Las desgracias nunca vienen solas
A temprana hora zarpamos en plena borrasca, soportando con resignación las inclemencias de un cielo amenazante sobre nuestras cabezas de avezados lobos marinos. La costumbre de nuestro rudo trabajo, faenando en el mar, nos había convertido en aguerridos navegantes curtidos de sol a sol por las olas y los vientos; soportando las inclemencias del hambre, el cansancio, los cambios bruscos de temperatura, la supervivencia tras los naufragios y tantas adversidades con las que nos relacionábamos transitando los mil océanos que atravesábamos.
Viajábamos a bordo de un barco pesquero de altura, llamado así porque estaba destinado principalmente a la pesca del bacalao, que en otros tiempos pasados, se solía realizar con barcos de vela.
A eso del mediodía la mar estaba rizada, por lo que procuramos pedir clemencia a los dioses para que nos concedieran una tranquila jornada. Tras la hora de la comida notamos cómo el motor empezaba a fallar, por lo que tuvimos que bajar hasta la sala máquinas y olvidarnos de la pesca. El armador nos convocó a todos los tripulantes a una reunión de emergencia a eso de la media tarde, cuando las luces del horizonte comienzan a desfallecer y sus tonos anaranjados van dando paso a otros parduzcos y violáceos. Inesperadamente comenzó a caer una tromba de agua y nuestros polizones, diseminados por la bodega y las cubiertas, comenzaron a hacerse los encontradizos. Una plaga de ratas luchaba por sobrevivir entre los desperdicios y restos de alimentos que aún permanecían a salvo de la inundación del barco tras el imponente torrencial.
Ya bien oscurecido, el mar comenzó a sufrir olas de entre 60 centímetros y más de un metro de altura. Hasta que en la madrugada se volvieron peligrosas. Un gran temporal amenazaba nuestras vidas y el armador preso del pánico, nos aconsejó abandonar el barco en varias lanchas neumáticas.
Tres lanchas se dieron la vuelta nada más caer en ellas algunos tripulantes, con lo que no pudimos rescatarlos, quedándonos atónitos al comprobar el modo en que las olas los sepultaban como cáscaras de huevo… Se hizo un silencio sobrecogedor mientras un insistente balbuceo dejaba escapar las plegarias de quienes veían su muerte demasiado próxima.

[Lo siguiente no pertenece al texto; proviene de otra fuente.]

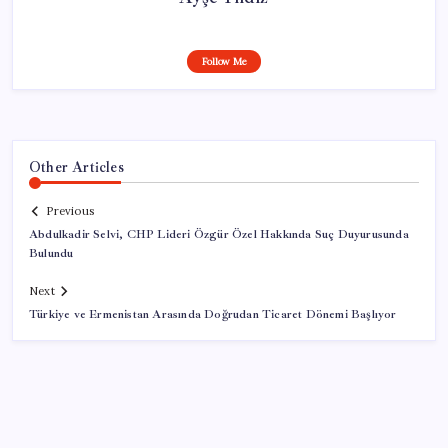
Follow Me
Other Articles
Previous
Abdulkadir Selvi, CHP Lideri Özgür Özel Hakkında Suç Duyurusunda
Bulundu
Next
Türkiye ve Ermenistan Arasında Doğrudan Ticaret Dönemi Başlıyor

Ante la imposibilidad de luchar contra las gigantescas olas que finalmente rompieron el casco, sin pensármelo mucho, cedí al impulso de arrojarme desde proa. Aturdido por la fuerza de la corriente, sentía en mi cuerpo la gélida y húmeda superficie que me arrastraba inexorablemente junto a los cadáveres de otros compañeros.

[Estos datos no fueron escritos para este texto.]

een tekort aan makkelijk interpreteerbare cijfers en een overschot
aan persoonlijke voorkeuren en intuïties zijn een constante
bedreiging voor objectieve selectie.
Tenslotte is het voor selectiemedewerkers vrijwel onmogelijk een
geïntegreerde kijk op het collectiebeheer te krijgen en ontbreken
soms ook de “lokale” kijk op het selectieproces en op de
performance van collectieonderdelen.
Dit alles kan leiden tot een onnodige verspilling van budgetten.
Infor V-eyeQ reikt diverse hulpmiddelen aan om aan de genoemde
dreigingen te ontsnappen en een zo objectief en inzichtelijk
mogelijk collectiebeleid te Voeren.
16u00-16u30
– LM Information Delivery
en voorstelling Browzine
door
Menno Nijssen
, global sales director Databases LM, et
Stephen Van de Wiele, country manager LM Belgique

— No puede ser real — me decía a mi mismo.
— No quiero acabar aquí, soy muy joven y tengo toda una vida por delante.
— Tengo que recuperar la calma. No puedo dejarme llevar por la angustia y el miedo.
— Mis padres me esperan en casa. ¡No es justo abandonarlos ahora!
— Debo encontrar algo con lo que sujetarme para que no me trague el agua…. ¡Glup, glup, glup!
— …
— ¡Ehhh…! ¿Me oyes?…
— ¿Quién me llama?… ¿Dónde estás?… ¡No veo a nadie en esta oscuridad!
— Gira hacia el otro lado y me verás…
— ¡No, nooo! ¡Estás muerto! ¡No eres más que una alucinación!
— Acéptalo, no hay salida… No temas, he venido a buscarte. ¡Yo te guío!
— …
— ¡Hay que intubar al paciente! ¡Mantenga la ventilación y oxigenación adecuada!
— Doctor, el paciente sigue en coma y sus constantes vitales son muy bajas.
— ¡Quiero ver a mi marido, enfermera!
— ¡Cálmese señora, está en buenas manos! ¡Acaba de sufrir un infarto!
— Temo que abusó de la ingesta de pastillas, en este nuevo intento.
— Tranquila señora, lo sabemos. Nunca aceptó la tragedia que le «robó» a su hijo.